For most Californians, the year-2000 Proposition 34 was little more than a meaningless formality. But not to politicians or political party officials.
The 18-year-old initiative sets inflation-adjusted limits on what individuals and organizations can donate to candidates, ranging today from $4,400 for state legislative races to $29,200 for those running for governor. But there are no limits on giving to state and local political parties or how they can spend that money.
This gets little notice from most Californians, even those who examine the fine print on election-time mailers to see who is behind them.
But it surely means a lot to politicians and their parties. The power these rules give parties to launder money earmarked for particular candidates was behind the bitter and very close race last winter between Eric Bauman and Kimberly Ellis over who would be the next chairperson of the California Democratic Party.
But perhaps the most dramatic and clear-cut example of political parties’ power to launder cash and pass it along to intended recipients involved a locally well-known power couple during the spring primary campaign in San Diego County.
The couple: Democratic state Assemblywoman Lorena Gonzalez Fletcher and her husband Nathan Fletcher, a former Republican whip in the Assembly and a two-time loser in runs for mayor of San Diego.
Fletcher, who converted from Republican to Democrat in 2012 and 2013, with an intermediate stop as an independent, was one of five primary election candidates this spring for a seat on his county’s Board of Supervisors, getting large-scale financial support from the local Democratic Party and some from the county’s labor unions.
But nothing matches what he’s gotten from his wife. By the end of the primary season, Gonzalez Fletcher had transferred $355,000 of her Assembly campaign funds to the county’s Democratic party, far outstripping other San Diego politicians like state Senate President Toni Atkins ($16,000) and Democratic Assemblyman Todd Gloria ($9,000).
The reason was obvious. While Gonzalez Fletcher was giving the party enormous sums, the organization was passing much more to her husband – a total of $680,000, of which he got $188,000 in just one week. So there’s little doubt that Gonzalez Fletcher’s campaign funds were staying in the family.
The most obvious example of this happening came one day in May, when she gave $50,000 to the party and the very same day the organization spent the identical amount on behalf of her husband’s campaign.
There was nothing the least bit illegal about any of this.

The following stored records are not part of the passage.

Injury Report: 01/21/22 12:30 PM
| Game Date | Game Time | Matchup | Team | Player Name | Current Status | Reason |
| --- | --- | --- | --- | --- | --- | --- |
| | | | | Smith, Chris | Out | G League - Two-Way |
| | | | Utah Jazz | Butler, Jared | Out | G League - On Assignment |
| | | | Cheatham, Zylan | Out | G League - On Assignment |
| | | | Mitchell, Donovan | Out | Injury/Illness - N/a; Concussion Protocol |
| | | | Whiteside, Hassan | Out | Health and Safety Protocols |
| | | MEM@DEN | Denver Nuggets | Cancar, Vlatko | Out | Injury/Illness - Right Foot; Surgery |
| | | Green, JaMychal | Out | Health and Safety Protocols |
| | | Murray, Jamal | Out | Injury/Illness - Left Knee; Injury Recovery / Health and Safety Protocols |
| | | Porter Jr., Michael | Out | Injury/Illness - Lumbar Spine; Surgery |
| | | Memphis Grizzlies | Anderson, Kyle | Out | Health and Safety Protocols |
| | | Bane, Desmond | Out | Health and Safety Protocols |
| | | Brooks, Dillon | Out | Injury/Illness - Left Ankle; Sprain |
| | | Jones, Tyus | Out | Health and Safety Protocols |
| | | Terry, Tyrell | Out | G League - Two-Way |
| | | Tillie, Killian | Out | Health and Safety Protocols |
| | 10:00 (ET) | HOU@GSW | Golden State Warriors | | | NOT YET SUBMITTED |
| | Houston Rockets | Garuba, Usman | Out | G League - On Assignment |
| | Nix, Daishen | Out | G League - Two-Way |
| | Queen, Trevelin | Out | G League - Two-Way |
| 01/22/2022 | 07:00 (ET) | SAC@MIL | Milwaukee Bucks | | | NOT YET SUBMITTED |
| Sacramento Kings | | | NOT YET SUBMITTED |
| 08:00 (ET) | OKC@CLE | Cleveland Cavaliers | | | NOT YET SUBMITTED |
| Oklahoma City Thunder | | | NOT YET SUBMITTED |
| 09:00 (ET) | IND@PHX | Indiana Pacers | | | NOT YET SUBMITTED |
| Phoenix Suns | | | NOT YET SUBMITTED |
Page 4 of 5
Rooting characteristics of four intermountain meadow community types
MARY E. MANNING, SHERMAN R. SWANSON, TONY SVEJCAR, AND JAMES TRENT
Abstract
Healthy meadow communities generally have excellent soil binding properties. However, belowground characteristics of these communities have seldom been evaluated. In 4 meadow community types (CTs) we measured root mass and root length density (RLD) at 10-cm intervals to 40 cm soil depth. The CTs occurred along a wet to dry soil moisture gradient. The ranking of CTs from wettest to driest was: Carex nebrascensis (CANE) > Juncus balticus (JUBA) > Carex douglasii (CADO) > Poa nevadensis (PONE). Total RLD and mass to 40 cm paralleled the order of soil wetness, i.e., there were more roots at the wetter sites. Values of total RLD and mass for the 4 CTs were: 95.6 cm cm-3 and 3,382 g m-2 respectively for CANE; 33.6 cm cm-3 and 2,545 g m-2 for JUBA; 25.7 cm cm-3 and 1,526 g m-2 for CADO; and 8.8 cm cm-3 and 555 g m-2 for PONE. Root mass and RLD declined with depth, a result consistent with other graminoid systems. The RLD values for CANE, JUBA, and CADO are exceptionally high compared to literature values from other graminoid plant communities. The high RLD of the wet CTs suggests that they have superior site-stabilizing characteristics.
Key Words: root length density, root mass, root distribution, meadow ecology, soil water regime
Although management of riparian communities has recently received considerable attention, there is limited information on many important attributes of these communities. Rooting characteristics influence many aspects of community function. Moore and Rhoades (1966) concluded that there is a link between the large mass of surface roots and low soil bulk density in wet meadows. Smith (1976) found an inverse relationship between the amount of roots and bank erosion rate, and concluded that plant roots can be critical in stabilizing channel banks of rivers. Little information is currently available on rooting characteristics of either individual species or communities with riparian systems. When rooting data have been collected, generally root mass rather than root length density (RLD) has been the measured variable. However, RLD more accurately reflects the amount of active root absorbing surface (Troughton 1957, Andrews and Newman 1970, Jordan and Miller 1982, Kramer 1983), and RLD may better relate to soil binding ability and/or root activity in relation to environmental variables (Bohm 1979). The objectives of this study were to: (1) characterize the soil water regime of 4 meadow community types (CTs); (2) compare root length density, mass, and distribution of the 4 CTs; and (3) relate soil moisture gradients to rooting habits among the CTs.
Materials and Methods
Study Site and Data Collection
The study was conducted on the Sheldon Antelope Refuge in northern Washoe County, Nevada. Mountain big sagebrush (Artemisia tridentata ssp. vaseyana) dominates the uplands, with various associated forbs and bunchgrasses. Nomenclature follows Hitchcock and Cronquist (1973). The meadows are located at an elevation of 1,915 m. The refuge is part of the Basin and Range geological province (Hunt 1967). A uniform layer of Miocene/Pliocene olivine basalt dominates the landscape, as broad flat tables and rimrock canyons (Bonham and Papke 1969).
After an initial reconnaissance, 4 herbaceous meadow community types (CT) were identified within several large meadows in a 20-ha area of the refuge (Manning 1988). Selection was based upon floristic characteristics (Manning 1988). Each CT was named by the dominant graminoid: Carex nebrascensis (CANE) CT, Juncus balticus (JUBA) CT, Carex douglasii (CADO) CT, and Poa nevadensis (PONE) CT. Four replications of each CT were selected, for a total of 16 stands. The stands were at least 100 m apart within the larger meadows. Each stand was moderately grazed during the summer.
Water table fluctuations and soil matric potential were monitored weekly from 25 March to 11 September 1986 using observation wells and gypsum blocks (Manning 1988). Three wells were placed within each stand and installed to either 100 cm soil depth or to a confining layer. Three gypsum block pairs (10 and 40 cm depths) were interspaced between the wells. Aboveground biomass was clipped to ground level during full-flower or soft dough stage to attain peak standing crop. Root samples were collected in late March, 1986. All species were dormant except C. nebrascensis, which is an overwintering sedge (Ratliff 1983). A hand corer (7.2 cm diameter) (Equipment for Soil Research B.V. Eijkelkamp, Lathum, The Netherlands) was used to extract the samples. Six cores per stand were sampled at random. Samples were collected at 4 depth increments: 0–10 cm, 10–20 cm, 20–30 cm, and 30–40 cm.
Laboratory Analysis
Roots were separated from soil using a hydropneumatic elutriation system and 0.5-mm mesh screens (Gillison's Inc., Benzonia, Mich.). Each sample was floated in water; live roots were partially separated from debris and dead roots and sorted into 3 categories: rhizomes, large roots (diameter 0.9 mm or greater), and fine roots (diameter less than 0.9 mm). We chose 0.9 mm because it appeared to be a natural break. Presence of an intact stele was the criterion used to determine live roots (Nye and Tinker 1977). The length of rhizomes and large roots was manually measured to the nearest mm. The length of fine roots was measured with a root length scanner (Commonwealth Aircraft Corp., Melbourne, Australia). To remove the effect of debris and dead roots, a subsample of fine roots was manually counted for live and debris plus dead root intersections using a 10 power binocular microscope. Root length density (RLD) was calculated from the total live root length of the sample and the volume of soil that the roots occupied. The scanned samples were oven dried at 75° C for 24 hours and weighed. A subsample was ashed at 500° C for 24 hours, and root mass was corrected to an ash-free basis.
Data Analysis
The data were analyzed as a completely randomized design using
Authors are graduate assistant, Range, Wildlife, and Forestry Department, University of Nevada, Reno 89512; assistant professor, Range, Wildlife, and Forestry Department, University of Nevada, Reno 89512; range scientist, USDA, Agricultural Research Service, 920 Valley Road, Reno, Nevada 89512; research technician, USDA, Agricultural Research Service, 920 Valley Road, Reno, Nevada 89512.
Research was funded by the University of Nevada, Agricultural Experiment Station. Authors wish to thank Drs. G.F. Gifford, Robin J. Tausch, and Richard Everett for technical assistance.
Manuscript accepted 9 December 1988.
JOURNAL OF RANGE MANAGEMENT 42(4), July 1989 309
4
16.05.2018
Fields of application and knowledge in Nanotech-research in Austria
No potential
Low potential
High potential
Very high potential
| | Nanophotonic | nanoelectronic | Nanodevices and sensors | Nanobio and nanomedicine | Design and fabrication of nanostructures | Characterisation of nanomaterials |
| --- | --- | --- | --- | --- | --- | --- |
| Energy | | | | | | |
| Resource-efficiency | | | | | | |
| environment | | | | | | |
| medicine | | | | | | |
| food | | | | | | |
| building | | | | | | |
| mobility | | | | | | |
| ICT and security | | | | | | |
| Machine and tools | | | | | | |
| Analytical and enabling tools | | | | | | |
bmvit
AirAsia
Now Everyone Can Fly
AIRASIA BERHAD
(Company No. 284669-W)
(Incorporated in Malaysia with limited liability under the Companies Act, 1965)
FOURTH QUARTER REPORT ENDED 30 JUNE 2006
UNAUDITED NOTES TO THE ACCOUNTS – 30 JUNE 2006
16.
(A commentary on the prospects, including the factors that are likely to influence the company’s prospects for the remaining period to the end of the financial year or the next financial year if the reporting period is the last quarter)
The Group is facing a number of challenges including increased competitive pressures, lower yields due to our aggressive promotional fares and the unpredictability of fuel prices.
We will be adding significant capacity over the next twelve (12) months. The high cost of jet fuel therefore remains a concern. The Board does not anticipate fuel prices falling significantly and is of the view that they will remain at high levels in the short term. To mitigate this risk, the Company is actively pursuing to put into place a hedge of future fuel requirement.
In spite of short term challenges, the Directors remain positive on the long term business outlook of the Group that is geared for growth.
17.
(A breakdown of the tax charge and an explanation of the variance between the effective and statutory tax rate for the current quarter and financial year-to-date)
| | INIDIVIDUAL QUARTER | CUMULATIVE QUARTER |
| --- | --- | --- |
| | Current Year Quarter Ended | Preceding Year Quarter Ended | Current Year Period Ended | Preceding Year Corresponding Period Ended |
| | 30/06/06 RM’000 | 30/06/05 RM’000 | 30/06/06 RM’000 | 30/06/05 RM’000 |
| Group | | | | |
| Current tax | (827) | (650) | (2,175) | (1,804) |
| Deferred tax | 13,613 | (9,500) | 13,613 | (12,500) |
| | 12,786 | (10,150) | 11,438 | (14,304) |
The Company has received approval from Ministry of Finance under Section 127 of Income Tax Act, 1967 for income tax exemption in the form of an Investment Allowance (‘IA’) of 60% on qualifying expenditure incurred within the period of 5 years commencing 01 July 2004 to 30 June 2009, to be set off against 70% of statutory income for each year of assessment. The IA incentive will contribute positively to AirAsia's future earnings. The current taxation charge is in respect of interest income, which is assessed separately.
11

But it’s doubtful California has ever seen a more obvious example of a local party laundering money on behalf of a candidate and his chief donor. Of course, the party could not, did not, use the money to do anything but market its candidate to registered Democrats.
But that meant Fletcher himself did not have to send mailers or fund phone banking aimed at Democratic voters. Instead, he could concentrate on outreach to voters with no party preference or even to Republicans.
One thing wrong with all this is that voters have no direct way to track where the money actually comes from. Sure, they know Gonzalez Fletcher and her husband are close allies. But they don’t know just whose money that was previously given to the Gonzalez Fletcher campaign account went to Fletcher. So no one can really be sure who he’s beholden to if and when he takes a seat on the county board. Which makes it difficult to track his motives in votes on development and other key issues.
That’s the trouble with the entire current state campaign funding system. And it seems legislators want to keep the current opaque system in place indefinitely. About a year ago, they killed a bill making gifts to political parties subject to the same limits imposed on donations to candidates.
Today’s disgraceful and easily exploited system is a major legacy of former Democratic Gov. Gray Davis, recalled in 2003 partly because of his own questionable fund-raising practices. If it remains in place, it will be because of ignorance or indifference by California voters, who could employ a ballot initiative to change the system anytime they like.